Dozens of organizations—including scientific, environmental, and public health groups—are calling on President Donald Trump to rescind his 14 June 2019 executive order that limits the number of Federal Advisory Committee Act (FACA) advisory committees.
“By requiring elimination of one-third of existing advisory committees and capping the total number of committees at 350, the order would arbitrarily eliminate essential advice that informs government decisionmaking,” states a 4 October letter signed by 77 groups, including the Consortium for Ocean Leadership (COL), Natural Resources Defense Council, and Union of Concerned Scientists (UCS).
FACA committees provide important outside expertise to federal agencies on a broad range of issues, including science, energy, medicine, and the arts. The executive order states that criteria for potential termination include whether the committees’ stated objectives have been accomplished and whether operation costs for committees are considered excessive in relation to their benefits to the federal government.
Committees Have Been a “Bargain for Taxpayers”
The convening of experts “to deliberate on pressing matters is a bargain for taxpayers,” the letter states. “The removal of advisory committees across the government without a compelling rationale is a threat to a vital independent source of information and deliberation.”
Currently, two committees already have been confirmed as being cut, according to Genna Reed, a lead science and policy analyst at the UCS Center for Science and Democracy. Those two are the Invasive Species Advisory Committee at the Department of the Interior and the Marine Protected Areas Federal Advisory Committee at the Department of Commerce. Reed determined that those committees were cut by their inclusion on a 29 September 2017 executive order continuing their functions but not on a similar 27 September 2019 order. The 14 June executive order that requires the termination of at least a third of federal advisory committees set a 30 September deadline for federal agencies to comply with the order.
Reed thinks other cuts have been made and committee members have been or will be informed. She says she thinks the public will find out about further FACA cuts “in a piecemeal way.”
“The fact that the agencies haven’t put out a public list of advisory committees that they cut is telling. It shows that they understand that there is a public backlash and that these cuts that they are engaging in are inappropriate and unwarranted,” Reed said.
The executive order “is part of this administration’s track record with failing to listen to its own scientists and failing to listen to its external experts who have different opinions perhaps, or inconvenient information that would be disruptive to the administration’s agenda,” she said.

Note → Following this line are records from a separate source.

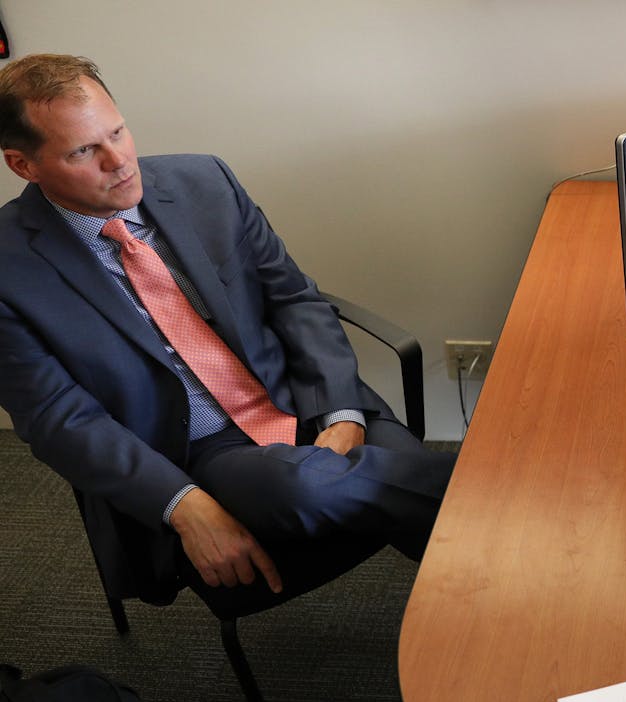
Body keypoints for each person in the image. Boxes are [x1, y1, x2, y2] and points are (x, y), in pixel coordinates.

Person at [0, 54, 456, 604]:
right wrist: (183, 503)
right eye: (83, 151)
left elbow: (293, 298)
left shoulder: (204, 181)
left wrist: (339, 412)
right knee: (309, 485)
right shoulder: (10, 267)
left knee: (373, 483)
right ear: (23, 165)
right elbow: (60, 419)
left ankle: (497, 605)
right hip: (200, 453)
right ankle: (501, 492)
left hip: (296, 395)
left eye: (118, 132)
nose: (119, 160)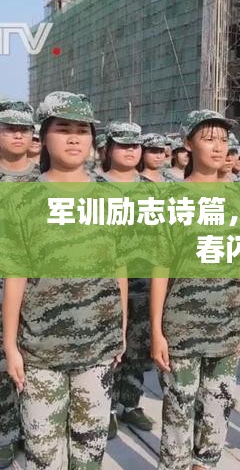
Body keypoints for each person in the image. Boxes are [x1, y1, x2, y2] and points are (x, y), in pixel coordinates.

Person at [2, 91, 128, 469]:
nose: (74, 139)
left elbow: (119, 267)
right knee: (43, 454)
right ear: (44, 137)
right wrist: (10, 345)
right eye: (63, 129)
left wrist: (121, 327)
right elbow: (15, 274)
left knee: (89, 452)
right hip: (41, 349)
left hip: (98, 346)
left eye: (82, 130)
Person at [150, 110, 240, 470]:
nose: (218, 146)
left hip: (226, 322)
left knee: (217, 408)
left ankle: (205, 463)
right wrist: (156, 330)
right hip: (183, 325)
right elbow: (160, 268)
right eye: (209, 139)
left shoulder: (238, 197)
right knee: (179, 410)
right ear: (187, 144)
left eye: (223, 139)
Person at [99, 121, 157, 438]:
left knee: (138, 349)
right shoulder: (94, 186)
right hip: (107, 287)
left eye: (135, 145)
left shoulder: (151, 189)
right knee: (110, 349)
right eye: (123, 144)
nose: (130, 150)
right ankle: (105, 408)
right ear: (109, 148)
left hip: (144, 284)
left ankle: (130, 404)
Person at [0, 100, 38, 469]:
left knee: (31, 363)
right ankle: (5, 436)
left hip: (36, 291)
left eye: (24, 129)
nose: (17, 135)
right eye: (10, 128)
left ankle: (30, 430)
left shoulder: (46, 179)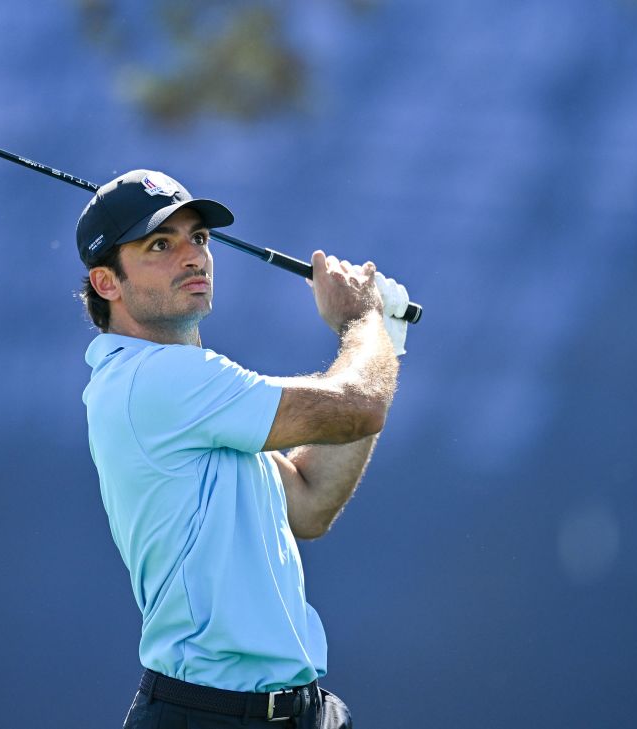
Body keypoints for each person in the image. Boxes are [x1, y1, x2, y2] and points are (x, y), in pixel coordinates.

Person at [77, 170, 410, 728]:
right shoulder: (154, 380)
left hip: (298, 710)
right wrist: (365, 321)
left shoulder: (191, 395)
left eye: (199, 238)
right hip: (208, 715)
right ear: (107, 282)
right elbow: (358, 406)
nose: (192, 256)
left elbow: (309, 500)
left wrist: (387, 342)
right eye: (161, 244)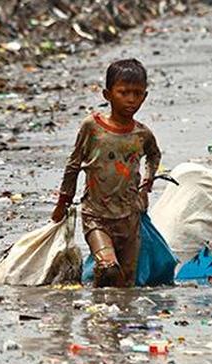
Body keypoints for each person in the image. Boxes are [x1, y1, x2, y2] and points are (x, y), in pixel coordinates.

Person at [51, 59, 162, 287]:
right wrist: (63, 202)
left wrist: (146, 184)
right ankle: (100, 317)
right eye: (123, 92)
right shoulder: (92, 127)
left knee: (126, 283)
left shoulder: (142, 134)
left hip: (130, 218)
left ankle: (114, 315)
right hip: (96, 215)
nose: (131, 99)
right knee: (108, 267)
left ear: (145, 96)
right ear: (107, 94)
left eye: (137, 94)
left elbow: (154, 155)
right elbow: (73, 165)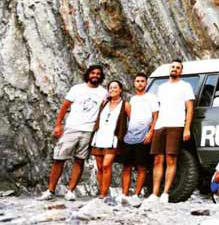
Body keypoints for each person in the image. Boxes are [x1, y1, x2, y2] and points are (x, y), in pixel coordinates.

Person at [40, 65, 108, 201]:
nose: (95, 75)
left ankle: (71, 190)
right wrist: (58, 125)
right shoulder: (77, 89)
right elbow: (64, 107)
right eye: (93, 73)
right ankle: (50, 190)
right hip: (72, 128)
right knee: (59, 159)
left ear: (101, 77)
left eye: (98, 74)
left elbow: (103, 112)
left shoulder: (103, 92)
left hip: (89, 131)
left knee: (80, 160)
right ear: (88, 74)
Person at [144, 59, 195, 204]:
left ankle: (165, 193)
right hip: (161, 125)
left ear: (181, 71)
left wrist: (186, 128)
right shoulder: (162, 87)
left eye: (178, 67)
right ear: (169, 69)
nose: (175, 69)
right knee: (157, 160)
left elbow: (190, 108)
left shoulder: (186, 86)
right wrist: (153, 128)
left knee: (171, 159)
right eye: (173, 67)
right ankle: (154, 194)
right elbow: (157, 109)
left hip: (176, 124)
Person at [120, 73, 158, 203]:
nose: (140, 83)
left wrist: (151, 132)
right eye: (138, 81)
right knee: (126, 166)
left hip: (144, 136)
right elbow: (130, 117)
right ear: (134, 83)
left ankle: (136, 194)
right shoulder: (132, 99)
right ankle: (124, 194)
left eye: (142, 81)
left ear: (146, 83)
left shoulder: (151, 98)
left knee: (142, 166)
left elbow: (155, 117)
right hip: (130, 136)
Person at [91, 80, 130, 202]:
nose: (112, 90)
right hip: (99, 136)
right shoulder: (104, 103)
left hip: (113, 138)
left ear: (120, 90)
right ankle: (103, 191)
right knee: (100, 167)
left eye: (115, 87)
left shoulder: (125, 104)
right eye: (110, 88)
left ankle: (103, 194)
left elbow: (131, 120)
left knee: (106, 165)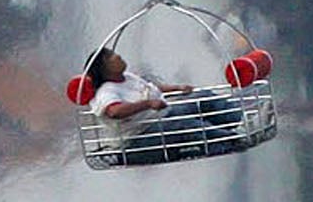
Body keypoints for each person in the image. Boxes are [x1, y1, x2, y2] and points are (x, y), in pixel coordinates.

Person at [84, 45, 219, 164]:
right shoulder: (106, 91)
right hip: (141, 139)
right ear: (103, 70)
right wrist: (148, 104)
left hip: (162, 118)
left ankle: (234, 121)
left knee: (201, 98)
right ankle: (225, 142)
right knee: (184, 125)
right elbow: (114, 111)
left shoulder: (128, 77)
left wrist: (177, 88)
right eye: (110, 57)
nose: (117, 56)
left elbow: (150, 88)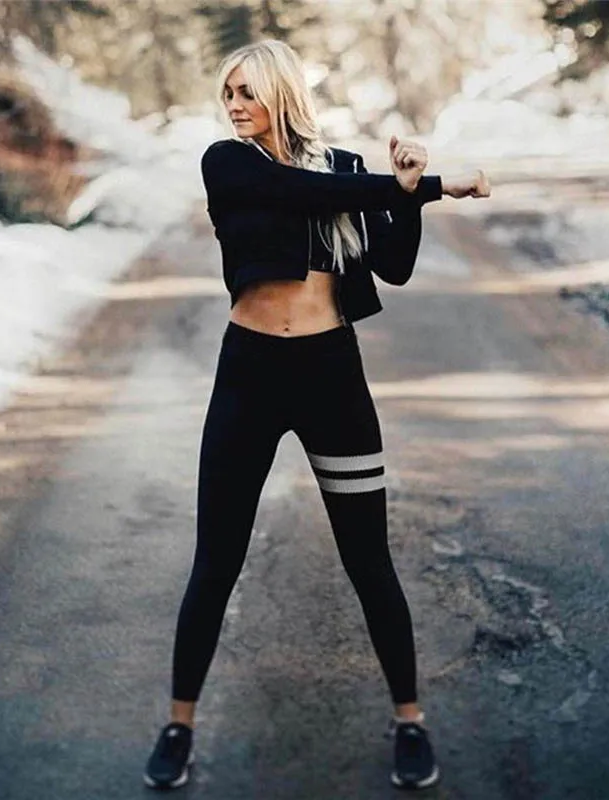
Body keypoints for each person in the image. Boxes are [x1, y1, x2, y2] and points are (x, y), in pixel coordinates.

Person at [144, 39, 490, 792]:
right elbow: (301, 194)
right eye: (228, 92)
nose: (234, 104)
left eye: (247, 91)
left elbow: (394, 265)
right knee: (216, 563)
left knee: (369, 561)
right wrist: (428, 185)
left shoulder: (343, 169)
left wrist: (407, 197)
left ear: (281, 91)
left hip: (331, 375)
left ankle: (410, 720)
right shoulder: (228, 164)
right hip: (249, 375)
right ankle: (179, 723)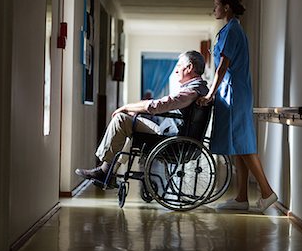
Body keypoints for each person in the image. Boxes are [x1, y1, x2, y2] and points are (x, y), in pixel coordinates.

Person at [75, 50, 209, 186]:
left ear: (190, 67)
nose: (176, 71)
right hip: (171, 134)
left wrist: (127, 107)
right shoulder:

Jon White, president and CEO of COL, said that FACA committees are the best means to ensure that the brightest scientists in the world “are being used to make the best possible decisions by our government. If we don’t have them, then we are losing an incredibly valuable part of our [capability] to inform our future and help us to navigate effectively and safely and not run aground.”

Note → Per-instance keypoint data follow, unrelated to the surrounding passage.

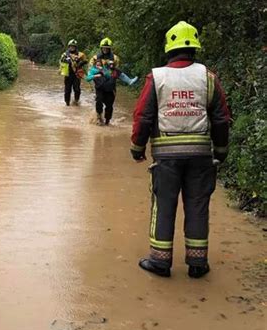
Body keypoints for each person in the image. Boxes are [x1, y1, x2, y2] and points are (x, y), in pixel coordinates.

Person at [130, 21, 230, 278]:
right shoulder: (208, 78)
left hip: (166, 159)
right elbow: (220, 118)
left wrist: (137, 148)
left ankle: (160, 262)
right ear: (195, 47)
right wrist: (220, 151)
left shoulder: (157, 77)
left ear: (168, 48)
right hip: (200, 157)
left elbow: (143, 116)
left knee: (163, 205)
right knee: (197, 205)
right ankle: (197, 264)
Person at [87, 58, 138, 125]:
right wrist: (95, 75)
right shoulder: (93, 70)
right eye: (97, 65)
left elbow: (119, 76)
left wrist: (129, 81)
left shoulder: (114, 71)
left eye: (112, 63)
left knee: (109, 106)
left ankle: (107, 121)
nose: (111, 65)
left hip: (110, 91)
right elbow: (88, 78)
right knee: (99, 101)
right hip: (100, 90)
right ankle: (99, 117)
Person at [60, 39, 87, 106]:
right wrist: (66, 61)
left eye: (73, 46)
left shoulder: (81, 54)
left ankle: (76, 101)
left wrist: (80, 63)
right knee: (67, 90)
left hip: (76, 74)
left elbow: (86, 60)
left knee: (77, 89)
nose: (72, 48)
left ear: (76, 47)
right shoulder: (65, 54)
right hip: (68, 74)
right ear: (69, 47)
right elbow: (61, 62)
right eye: (71, 46)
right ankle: (67, 103)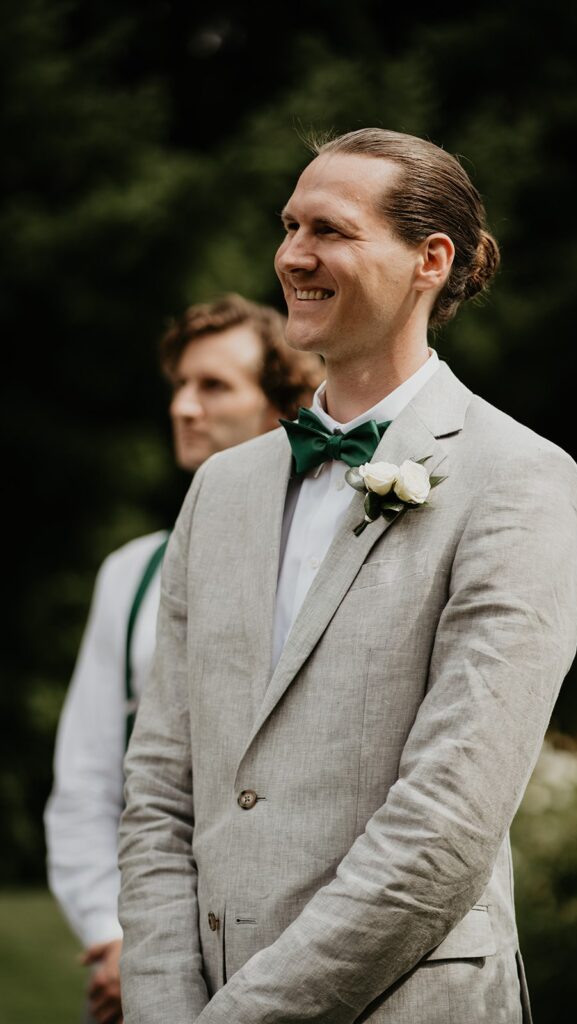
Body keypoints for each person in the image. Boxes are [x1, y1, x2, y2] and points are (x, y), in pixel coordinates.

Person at [118, 129, 577, 1024]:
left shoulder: (517, 478)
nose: (291, 255)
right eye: (288, 226)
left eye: (328, 230)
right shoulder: (221, 488)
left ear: (429, 260)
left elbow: (447, 823)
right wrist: (162, 1003)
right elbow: (157, 789)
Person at [44, 292, 323, 1024]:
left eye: (214, 386)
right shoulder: (132, 573)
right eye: (179, 386)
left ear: (279, 406)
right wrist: (115, 940)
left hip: (306, 945)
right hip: (151, 948)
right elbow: (88, 778)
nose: (183, 407)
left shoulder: (327, 559)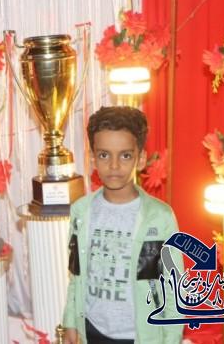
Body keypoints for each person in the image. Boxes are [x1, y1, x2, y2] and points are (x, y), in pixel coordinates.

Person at [62, 106, 183, 344]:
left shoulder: (159, 217)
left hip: (142, 335)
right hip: (92, 331)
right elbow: (76, 275)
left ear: (140, 159)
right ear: (92, 158)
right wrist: (70, 321)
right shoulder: (81, 211)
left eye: (125, 155)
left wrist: (172, 339)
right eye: (104, 155)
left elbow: (173, 288)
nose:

White said he doesn’t accept the rationale that these committees should be cut because of their costs. “I don’t know what the reasoning is, but I don’t buy that,” he said.

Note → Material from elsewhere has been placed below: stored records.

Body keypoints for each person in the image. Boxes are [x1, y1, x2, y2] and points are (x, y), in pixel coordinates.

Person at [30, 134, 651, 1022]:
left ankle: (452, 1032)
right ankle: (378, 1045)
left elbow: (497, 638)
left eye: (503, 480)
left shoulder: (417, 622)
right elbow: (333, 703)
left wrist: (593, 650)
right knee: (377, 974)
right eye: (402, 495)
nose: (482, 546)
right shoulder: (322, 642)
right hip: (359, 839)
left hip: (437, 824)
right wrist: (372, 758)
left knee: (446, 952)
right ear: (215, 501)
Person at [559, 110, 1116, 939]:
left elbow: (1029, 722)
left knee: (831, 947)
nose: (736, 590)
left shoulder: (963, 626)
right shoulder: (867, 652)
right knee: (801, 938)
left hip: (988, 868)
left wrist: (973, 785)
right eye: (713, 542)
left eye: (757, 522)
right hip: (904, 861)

He added, “I don’t know of any [committees] that I would offer up to actually cut. It’s a huge concern for the scientific community and, I think, for our nation as well.”
Some members of Congress have raised concerns about the executive order. Rep. Eddie Bernice Johnson (D-Texas), chair of the House Committee on Science, Space, and Technology, questioned the executive order in 12 July letters to a number of federal science agencies. Rep. Sean Casten (D-Ill.) introduced the Preserve Science in Policymaking Act of 2019 on 27 September. The bill would “prohibit the termination of advisory committees before the end of their charter unless authorized by law, and for other purposes.”
The elimination of FACA committees “is going to continue to be an area that Congress is interested in doing oversight on,” Reed, from UCS, said. “There really should be a concerted federal effort to look at how and why agencies are making decisions to cut these advisory committees and what kind of impact these cuts are going to have on the quality of government decisions.”